Pour réussir ce projet grandiose, la Maison Blanche et le Congrès ne lésinèrent pas. Depuis 2003, la politique irakienne de Washington aura coûté plus de mille milliards de dollars au contribuable américain. Soit l’équivalent de 75 fois le PIB annuel d’un pays comme Madagascar. Le prix du sang aura été également important : quatre mille soldats américains tués et des dizaines de milliers de blessés, dont certains très gravement.

Dix-sept années plus tard, force est de constater que le résultat n’est pas éblouissant. Le 5 janvier 2020, le Parlement irakien – créé par une Constitution dictée par les juristes américains et adopté dans un référendum de 2005 supervisé par les forces américaines – a voté une résolution exigeant le départ des 5200 soldats américains stationnés dans le pays. Du côté de Washington, le Département d’Etat a appelé tous les citoyens américains résidant en Irak à quitter immédiatement le pays. Le président Trump a menacé l’Irak de sanctions commerciales « encore pires que celles imposées à l’Iran », au cas où le gouvernement de Bagdad mettrait à exécution le vœu parlementaire.

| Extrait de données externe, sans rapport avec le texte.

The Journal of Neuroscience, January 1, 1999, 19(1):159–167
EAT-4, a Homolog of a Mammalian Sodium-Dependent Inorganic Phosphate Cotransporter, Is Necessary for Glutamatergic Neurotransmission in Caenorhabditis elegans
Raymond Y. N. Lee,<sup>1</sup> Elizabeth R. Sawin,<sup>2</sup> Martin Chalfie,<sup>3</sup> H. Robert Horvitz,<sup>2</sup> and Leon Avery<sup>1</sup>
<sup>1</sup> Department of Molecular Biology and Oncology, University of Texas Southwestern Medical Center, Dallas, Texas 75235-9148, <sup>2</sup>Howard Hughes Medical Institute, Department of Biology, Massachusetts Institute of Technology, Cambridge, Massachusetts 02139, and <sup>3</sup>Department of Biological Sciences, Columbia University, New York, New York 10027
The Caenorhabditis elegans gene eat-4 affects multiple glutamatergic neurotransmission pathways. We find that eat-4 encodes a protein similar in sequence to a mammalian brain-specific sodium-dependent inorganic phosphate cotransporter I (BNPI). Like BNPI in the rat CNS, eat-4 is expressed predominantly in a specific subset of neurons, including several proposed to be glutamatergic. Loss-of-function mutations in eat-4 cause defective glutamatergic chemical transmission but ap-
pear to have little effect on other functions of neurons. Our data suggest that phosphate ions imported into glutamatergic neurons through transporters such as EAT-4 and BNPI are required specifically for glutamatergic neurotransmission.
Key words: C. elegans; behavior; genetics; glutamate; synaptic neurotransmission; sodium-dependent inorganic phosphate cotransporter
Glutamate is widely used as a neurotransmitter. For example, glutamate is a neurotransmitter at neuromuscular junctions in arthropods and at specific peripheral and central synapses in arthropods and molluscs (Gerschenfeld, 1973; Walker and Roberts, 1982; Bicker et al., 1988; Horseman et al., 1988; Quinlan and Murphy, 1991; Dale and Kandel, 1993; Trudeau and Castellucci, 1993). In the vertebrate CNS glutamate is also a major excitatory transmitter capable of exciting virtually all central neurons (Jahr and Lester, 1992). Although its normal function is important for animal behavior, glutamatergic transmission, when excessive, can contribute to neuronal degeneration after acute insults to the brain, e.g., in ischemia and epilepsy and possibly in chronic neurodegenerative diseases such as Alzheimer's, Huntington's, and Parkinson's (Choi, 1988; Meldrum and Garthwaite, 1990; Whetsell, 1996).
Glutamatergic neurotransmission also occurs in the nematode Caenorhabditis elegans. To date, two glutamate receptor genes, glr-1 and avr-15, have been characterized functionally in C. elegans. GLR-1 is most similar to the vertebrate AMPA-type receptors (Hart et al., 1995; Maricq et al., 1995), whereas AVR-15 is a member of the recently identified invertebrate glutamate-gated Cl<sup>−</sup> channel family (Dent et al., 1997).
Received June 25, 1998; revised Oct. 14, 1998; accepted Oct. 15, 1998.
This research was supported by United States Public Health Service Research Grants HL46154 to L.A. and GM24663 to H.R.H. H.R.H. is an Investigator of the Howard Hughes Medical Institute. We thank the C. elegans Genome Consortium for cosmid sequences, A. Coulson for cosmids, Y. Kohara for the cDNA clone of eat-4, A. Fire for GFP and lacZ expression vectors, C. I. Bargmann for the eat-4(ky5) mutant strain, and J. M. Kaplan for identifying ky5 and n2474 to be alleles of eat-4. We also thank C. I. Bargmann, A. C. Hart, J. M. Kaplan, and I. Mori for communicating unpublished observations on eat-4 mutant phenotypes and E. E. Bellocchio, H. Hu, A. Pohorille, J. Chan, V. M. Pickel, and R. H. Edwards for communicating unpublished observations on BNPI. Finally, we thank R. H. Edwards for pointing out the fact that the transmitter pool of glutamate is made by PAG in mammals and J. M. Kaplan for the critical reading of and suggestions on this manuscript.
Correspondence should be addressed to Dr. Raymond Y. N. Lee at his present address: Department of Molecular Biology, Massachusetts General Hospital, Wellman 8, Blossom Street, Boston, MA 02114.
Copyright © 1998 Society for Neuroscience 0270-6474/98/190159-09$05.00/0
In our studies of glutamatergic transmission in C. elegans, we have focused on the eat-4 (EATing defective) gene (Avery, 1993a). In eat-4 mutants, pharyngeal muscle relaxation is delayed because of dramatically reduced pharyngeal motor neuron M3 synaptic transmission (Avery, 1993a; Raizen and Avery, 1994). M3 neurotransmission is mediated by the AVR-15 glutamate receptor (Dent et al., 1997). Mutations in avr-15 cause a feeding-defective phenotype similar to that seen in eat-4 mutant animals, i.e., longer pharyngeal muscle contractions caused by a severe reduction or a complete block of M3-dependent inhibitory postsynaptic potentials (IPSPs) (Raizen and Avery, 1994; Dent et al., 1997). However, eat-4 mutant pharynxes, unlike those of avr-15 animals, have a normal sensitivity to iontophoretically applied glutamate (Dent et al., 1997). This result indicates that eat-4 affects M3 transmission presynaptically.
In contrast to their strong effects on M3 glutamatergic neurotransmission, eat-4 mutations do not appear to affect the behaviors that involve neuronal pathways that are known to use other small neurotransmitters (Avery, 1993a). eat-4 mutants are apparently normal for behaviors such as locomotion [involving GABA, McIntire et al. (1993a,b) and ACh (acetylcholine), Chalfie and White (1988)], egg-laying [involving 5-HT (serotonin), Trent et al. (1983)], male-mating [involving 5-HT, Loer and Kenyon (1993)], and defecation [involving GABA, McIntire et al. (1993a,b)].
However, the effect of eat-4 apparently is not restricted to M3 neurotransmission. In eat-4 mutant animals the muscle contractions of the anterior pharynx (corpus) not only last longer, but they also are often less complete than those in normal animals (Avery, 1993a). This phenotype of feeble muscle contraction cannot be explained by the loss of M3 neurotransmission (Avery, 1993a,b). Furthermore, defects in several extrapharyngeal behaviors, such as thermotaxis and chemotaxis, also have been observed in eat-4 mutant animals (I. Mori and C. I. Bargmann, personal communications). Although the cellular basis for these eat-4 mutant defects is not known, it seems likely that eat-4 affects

Il semble qu’on aille tout droit vers un divorce entre Washington et Bagdad.

Les parlementaires irakiens se sont sentis humiliés par la décision unilatérale du Pentagone d’assassiner une personnalité étrangère invitée en Irak. Tué par un missile américain sur l’aéroport de Bagdad le vendredi 3 janvier 2020, le général iranien Ghassem Soleimani, réel numéro 2 du régime des mollahs, devait être reçu par le premier ministre irakien. Adel Abdel Mahdi, intermédiaire entre les Saoudiens et les Iraniens, attendait sa réponse à un message envoyé par Riad.

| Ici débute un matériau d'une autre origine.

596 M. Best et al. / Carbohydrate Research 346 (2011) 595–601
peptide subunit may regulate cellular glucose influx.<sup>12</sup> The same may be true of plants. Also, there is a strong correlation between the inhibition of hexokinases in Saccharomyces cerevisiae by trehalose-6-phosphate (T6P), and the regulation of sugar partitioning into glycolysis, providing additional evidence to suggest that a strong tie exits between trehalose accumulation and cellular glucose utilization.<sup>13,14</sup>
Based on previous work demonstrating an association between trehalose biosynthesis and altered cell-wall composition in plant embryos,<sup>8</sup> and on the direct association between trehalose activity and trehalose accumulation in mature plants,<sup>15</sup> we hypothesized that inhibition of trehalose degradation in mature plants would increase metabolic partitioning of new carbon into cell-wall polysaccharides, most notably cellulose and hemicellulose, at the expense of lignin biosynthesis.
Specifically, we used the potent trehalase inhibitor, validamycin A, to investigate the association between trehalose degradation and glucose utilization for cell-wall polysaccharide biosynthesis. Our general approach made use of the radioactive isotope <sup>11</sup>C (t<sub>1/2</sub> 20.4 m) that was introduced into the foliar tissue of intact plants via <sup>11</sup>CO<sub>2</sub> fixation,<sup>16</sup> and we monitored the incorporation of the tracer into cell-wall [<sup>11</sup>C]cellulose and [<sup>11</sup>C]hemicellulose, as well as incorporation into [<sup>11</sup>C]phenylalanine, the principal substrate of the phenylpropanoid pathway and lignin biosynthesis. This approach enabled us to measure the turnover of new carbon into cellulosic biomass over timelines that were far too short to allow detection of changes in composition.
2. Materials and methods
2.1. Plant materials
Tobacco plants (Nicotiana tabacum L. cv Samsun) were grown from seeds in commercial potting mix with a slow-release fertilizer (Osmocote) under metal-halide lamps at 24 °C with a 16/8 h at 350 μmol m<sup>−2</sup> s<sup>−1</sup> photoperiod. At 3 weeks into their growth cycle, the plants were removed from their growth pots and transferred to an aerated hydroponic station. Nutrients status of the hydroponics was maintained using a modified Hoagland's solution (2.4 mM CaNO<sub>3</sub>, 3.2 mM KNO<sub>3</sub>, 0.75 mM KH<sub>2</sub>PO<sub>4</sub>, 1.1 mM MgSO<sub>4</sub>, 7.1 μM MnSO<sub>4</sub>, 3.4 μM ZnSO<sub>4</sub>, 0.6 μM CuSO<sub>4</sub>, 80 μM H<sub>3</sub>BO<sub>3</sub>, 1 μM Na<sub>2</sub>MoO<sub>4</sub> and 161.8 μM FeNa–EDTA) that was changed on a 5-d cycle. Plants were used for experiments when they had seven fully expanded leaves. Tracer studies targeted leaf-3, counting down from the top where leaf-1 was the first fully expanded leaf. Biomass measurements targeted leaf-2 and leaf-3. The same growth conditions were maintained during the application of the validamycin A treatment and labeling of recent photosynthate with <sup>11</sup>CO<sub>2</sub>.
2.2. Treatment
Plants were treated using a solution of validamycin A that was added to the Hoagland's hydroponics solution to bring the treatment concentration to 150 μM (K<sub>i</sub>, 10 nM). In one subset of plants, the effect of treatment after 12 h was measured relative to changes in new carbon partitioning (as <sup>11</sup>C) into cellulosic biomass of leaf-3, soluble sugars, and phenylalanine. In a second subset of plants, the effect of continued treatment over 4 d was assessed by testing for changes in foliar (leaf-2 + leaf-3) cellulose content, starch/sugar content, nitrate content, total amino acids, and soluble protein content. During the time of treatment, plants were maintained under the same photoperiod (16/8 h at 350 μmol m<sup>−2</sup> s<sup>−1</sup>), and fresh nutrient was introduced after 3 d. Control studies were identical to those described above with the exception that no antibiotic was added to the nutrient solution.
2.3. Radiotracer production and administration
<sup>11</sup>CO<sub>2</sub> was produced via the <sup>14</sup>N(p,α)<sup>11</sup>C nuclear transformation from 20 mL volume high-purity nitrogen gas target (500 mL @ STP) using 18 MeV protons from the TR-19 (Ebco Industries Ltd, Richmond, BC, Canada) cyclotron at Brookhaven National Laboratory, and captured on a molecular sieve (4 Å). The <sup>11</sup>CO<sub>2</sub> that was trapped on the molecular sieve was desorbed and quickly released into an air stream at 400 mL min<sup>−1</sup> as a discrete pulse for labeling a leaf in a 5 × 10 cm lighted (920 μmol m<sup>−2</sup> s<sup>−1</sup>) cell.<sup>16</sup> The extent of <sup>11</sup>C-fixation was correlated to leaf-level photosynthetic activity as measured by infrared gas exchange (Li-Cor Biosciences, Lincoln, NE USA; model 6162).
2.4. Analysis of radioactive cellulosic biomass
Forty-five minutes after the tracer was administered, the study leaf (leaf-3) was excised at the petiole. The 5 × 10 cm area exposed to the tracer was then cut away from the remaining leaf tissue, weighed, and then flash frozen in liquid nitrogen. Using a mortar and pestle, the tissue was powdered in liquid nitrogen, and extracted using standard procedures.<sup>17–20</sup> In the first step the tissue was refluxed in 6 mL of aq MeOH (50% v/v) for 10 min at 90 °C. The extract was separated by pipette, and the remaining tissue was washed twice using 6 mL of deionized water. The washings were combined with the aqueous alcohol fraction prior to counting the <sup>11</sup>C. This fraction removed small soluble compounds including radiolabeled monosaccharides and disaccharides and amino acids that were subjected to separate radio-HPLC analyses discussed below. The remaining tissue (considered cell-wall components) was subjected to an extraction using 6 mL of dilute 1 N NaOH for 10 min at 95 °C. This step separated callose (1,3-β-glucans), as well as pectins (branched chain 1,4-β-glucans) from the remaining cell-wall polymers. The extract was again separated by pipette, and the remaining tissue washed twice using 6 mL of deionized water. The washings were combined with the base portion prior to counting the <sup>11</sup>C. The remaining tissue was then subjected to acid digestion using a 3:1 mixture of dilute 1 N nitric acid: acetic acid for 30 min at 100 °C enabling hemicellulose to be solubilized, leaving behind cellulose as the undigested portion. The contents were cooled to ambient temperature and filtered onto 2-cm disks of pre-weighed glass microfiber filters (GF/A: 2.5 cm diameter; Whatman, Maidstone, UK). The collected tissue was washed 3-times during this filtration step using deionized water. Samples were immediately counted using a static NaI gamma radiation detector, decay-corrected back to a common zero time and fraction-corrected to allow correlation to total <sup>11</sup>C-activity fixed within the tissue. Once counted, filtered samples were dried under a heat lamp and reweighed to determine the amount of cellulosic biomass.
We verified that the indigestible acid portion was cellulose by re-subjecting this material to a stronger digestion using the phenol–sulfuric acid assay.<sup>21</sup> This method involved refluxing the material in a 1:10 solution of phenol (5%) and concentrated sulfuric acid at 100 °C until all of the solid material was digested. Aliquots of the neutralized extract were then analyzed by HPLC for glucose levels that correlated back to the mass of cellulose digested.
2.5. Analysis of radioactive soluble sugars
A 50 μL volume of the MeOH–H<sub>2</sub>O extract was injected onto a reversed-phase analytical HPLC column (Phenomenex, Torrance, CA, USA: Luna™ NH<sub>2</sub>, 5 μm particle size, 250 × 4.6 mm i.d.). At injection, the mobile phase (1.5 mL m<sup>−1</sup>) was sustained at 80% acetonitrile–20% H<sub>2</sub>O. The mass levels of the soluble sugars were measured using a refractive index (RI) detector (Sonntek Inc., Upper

A coup sûr, Soleimani était un adversaire stratégique des Etats-Unis au Moyen-Orient. En tant que chef des forces extérieures iraniennes, il a joué un rôle considérable dans la prise de contrôle politico-militaire de quatre capitales arabes par la Perse : Beyrouth, Bagdad, Damas, Sanaa. C’est lui qui alla voir Poutine à Moscou en juin 2015 et qui réussit à le convaincre d’envoyer l’armée russe au secours du régime syrien baasiste de Bachar al-Assad. C’est lui qui parvint à armer les Houthis du Yémen, leur permettant de répliquer durement aux bombardements aériens de Sanaa, menés par l’Arabie saoudite depuis 2015. C’est lui qui, très probablement, était derrière les manifestants ayant pénétré dans l’ambassade des Etats-Unis à Bagdad (sans parvenir à atteindre ses diplomates) le 31 décembre 2019.

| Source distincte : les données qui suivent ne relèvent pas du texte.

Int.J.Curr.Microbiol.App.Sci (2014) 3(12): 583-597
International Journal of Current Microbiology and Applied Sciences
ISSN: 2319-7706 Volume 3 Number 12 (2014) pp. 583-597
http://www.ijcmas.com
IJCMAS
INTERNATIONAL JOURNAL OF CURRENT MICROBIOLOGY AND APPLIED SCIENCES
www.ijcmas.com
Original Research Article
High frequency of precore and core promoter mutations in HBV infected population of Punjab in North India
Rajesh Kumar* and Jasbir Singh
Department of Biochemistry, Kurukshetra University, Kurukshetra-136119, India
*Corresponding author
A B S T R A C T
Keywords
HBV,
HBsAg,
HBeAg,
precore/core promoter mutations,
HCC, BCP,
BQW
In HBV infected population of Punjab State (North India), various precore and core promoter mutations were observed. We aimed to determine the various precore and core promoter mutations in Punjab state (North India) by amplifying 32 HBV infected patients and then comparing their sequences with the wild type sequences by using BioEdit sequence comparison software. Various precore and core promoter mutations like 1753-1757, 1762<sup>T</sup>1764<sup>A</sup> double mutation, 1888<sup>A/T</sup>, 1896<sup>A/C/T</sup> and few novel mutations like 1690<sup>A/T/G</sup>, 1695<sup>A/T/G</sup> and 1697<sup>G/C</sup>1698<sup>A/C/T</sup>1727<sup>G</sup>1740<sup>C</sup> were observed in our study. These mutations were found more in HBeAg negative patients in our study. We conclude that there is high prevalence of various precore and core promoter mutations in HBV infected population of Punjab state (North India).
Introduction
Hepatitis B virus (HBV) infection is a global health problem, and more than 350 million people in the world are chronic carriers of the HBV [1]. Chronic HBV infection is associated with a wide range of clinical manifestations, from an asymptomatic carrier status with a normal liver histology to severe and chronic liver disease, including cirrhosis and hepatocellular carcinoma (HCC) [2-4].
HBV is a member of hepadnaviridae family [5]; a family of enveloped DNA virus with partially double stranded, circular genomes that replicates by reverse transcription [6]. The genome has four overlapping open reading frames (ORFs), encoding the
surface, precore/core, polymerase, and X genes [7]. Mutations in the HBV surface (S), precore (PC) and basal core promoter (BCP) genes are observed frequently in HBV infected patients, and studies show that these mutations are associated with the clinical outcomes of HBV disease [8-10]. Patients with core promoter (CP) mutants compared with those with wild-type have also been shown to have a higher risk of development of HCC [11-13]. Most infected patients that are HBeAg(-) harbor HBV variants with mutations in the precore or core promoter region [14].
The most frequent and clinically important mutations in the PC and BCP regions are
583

Etait-il pour autant nécessaire d’humilier les autorités irakiennes élues ? Trump ne peut-il pas comprendre que même les nations les plus faibles restent attachées à leur dignité, à leur souveraineté ? N’aurait-il pas été plus intelligent pour les Américains de négocier secrètement avec Soleimani ? Ne négocient-ils pas, au Qatar, avec les talibans afghans ? Jouissant de la confiance du guide suprême iranien, ce général pragmatique avait l’avantage de pouvoir faire des deals sécuritaires et de s’assurer de leur respect. De surcroît, il avait remarquablement combattu les sunnites de l’Etat islamique, ennemis de l’Amérique.

Contrairement à ce qu’a dit le Secrétaire d’Etat américain Mike Pompeo, l’assassinat de Soleimani n’a pas rendu la planète moins dangereuse pour les Américains. Au contraire. Ce général a déjà été remplacé. Mais son assassinat a enflammé l’opinion publique en Iran, y déstabilisant la mouvance réformiste pro-occidentale. Le régime a repris son programme nucléaire.

Quel gâchis commis par Trump en l’espace de trois ans ! En juillet 2015, on était tout près d’une réconciliation irano-américaine, après la signature de l’accord nucléaire de Vienne. Aujourd’hui, Washington et Téhéran sont au bord de la guerre. Quant à l’Irak, il court vers une catastrophe stratégique, avec son sud chiite livré à l’Iran et son nord-ouest sunnite abandonné à un Etat islamique, toujours prêt à resurgir.